┏━━

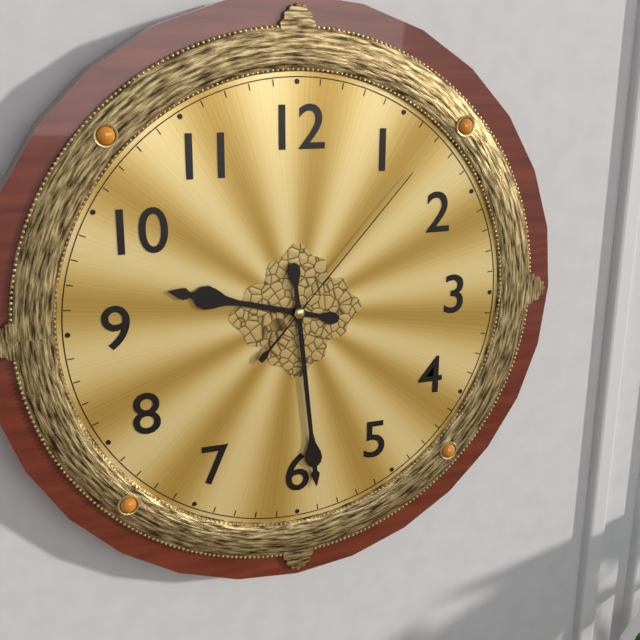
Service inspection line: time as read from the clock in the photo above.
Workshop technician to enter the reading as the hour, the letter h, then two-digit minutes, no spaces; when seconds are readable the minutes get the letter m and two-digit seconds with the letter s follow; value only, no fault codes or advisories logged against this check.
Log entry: 9h29m07s
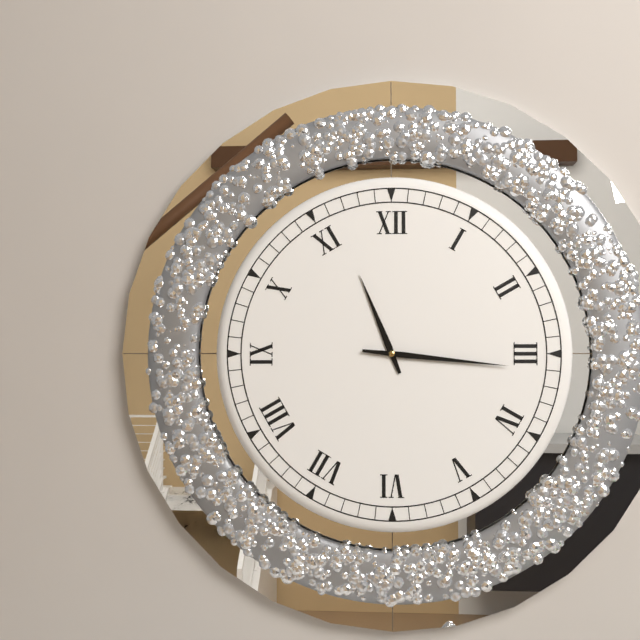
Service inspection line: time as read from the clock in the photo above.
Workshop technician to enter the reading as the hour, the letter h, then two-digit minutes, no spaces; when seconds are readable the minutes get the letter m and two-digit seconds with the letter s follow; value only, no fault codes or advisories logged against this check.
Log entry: 11h16
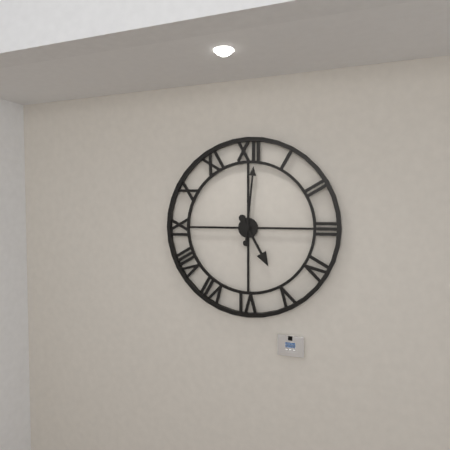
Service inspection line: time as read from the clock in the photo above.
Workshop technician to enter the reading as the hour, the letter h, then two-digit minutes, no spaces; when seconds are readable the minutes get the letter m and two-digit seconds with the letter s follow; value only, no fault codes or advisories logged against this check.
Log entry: 5h01
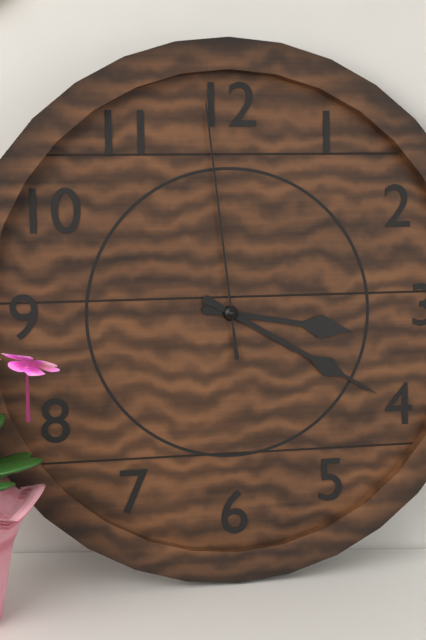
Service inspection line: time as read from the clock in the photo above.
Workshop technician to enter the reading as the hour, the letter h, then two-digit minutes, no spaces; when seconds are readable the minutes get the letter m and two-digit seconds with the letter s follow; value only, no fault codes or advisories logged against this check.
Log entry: 3h20m59s
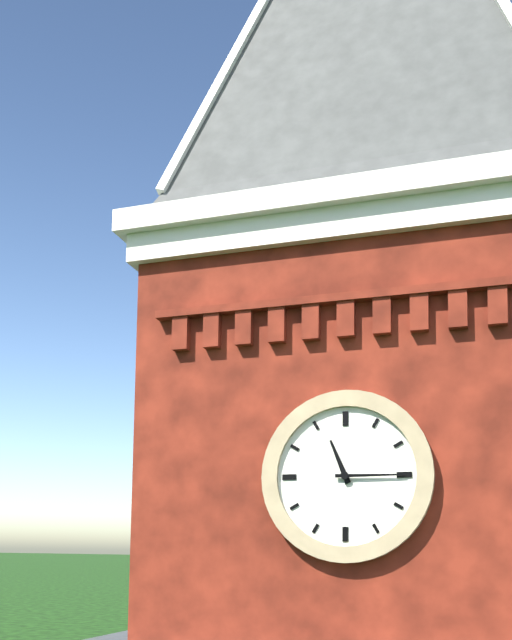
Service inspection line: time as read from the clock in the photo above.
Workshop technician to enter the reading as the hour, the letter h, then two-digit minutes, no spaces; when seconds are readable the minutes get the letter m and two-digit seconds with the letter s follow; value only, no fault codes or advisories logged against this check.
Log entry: 11h15
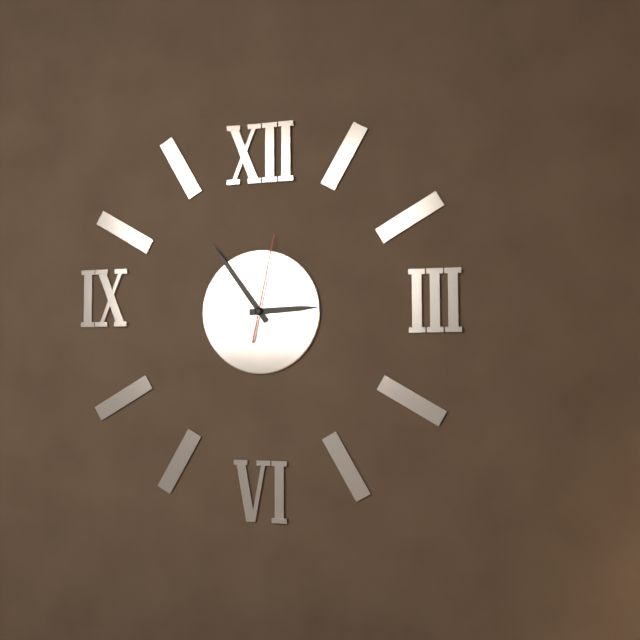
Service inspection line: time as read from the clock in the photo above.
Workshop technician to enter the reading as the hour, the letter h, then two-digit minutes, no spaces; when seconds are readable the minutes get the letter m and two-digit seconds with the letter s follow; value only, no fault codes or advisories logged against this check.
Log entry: 2h54m02s
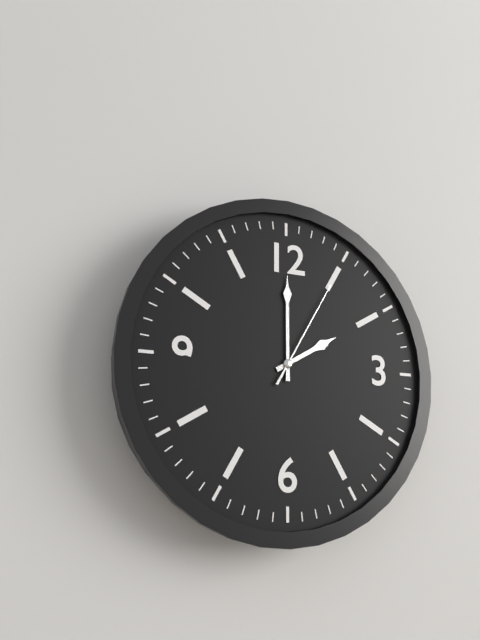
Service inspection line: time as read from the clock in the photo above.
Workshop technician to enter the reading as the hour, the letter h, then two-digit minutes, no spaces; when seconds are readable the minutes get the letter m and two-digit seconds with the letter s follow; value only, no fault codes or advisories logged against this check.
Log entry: 2h00m05s
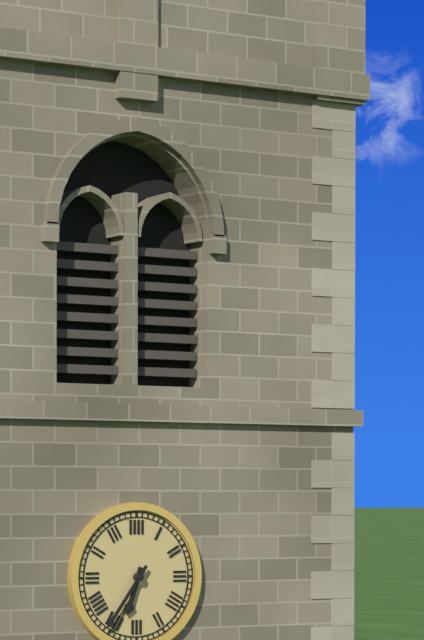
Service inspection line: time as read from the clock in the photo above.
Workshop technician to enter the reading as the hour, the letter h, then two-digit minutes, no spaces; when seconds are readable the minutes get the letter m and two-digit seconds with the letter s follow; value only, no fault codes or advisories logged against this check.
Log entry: 6h36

┗━━

Reproduce the listing above, swapping each occurrence of "Log entry" for "Recorded time" and leaving everything else unchanged. Omit the pictures from your answer.

Service inspection line: time as read from the clock in the photo above.
Workshop technician to enter the reading as the hour, the letter h, then two-digit minutes, no spaces; when seconds are readable the minutes get the letter m and two-digit seconds with the letter s follow; value only, no fault codes or advisories logged against this check.
Recorded time: 9h29m07s
Service inspection line: time as read from the clock in the photo above.
Workshop technician to enter the reading as the hour, the letter h, then two-digit minutes, no spaces; when seconds are readable the minutes get the letter m and two-digit seconds with the letter s follow; value only, no fault codes or advisories logged against this check.
Recorded time: 11h16
Service inspection line: time as read from the clock in the photo above.
Workshop technician to enter the reading as the hour, the letter h, then two-digit minutes, no spaces; when seconds are readable the minutes get the letter m and two-digit seconds with the letter s follow; value only, no fault codes or advisories logged against this check.
Recorded time: 5h01
Service inspection line: time as read from the clock in the photo above.
Workshop technician to enter the reading as the hour, the letter h, then two-digit minutes, no spaces; when seconds are readable the minutes get the letter m and two-digit seconds with the letter s follow; value only, no fault codes or advisories logged against this check.
Recorded time: 3h20m59s
Service inspection line: time as read from the clock in the photo above.
Workshop technician to enter the reading as the hour, the letter h, then two-digit minutes, no spaces; when seconds are readable the minutes get the letter m and two-digit seconds with the letter s follow; value only, no fault codes or advisories logged against this check.
Recorded time: 11h15
Service inspection line: time as read from the clock in the photo above.
Workshop technician to enter the reading as the hour, the letter h, then two-digit minutes, no spaces; when seconds are readable the minutes get the letter m and two-digit seconds with the letter s follow; value only, no fault codes or advisories logged against this check.
Recorded time: 2h54m02s
Service inspection line: time as read from the clock in the photo above.
Workshop technician to enter the reading as the hour, the letter h, then two-digit minutes, no spaces; when seconds are readable the minutes get the letter m and two-digit seconds with the letter s follow; value only, no fault codes or advisories logged against this check.
Recorded time: 2h00m05s
Service inspection line: time as read from the clock in the photo above.
Workshop technician to enter the reading as the hour, the letter h, then two-digit minutes, no spaces; when seconds are readable the minutes get the letter m and two-digit seconds with the letter s follow; value only, no fault codes or advisories logged against this check.
Recorded time: 6h36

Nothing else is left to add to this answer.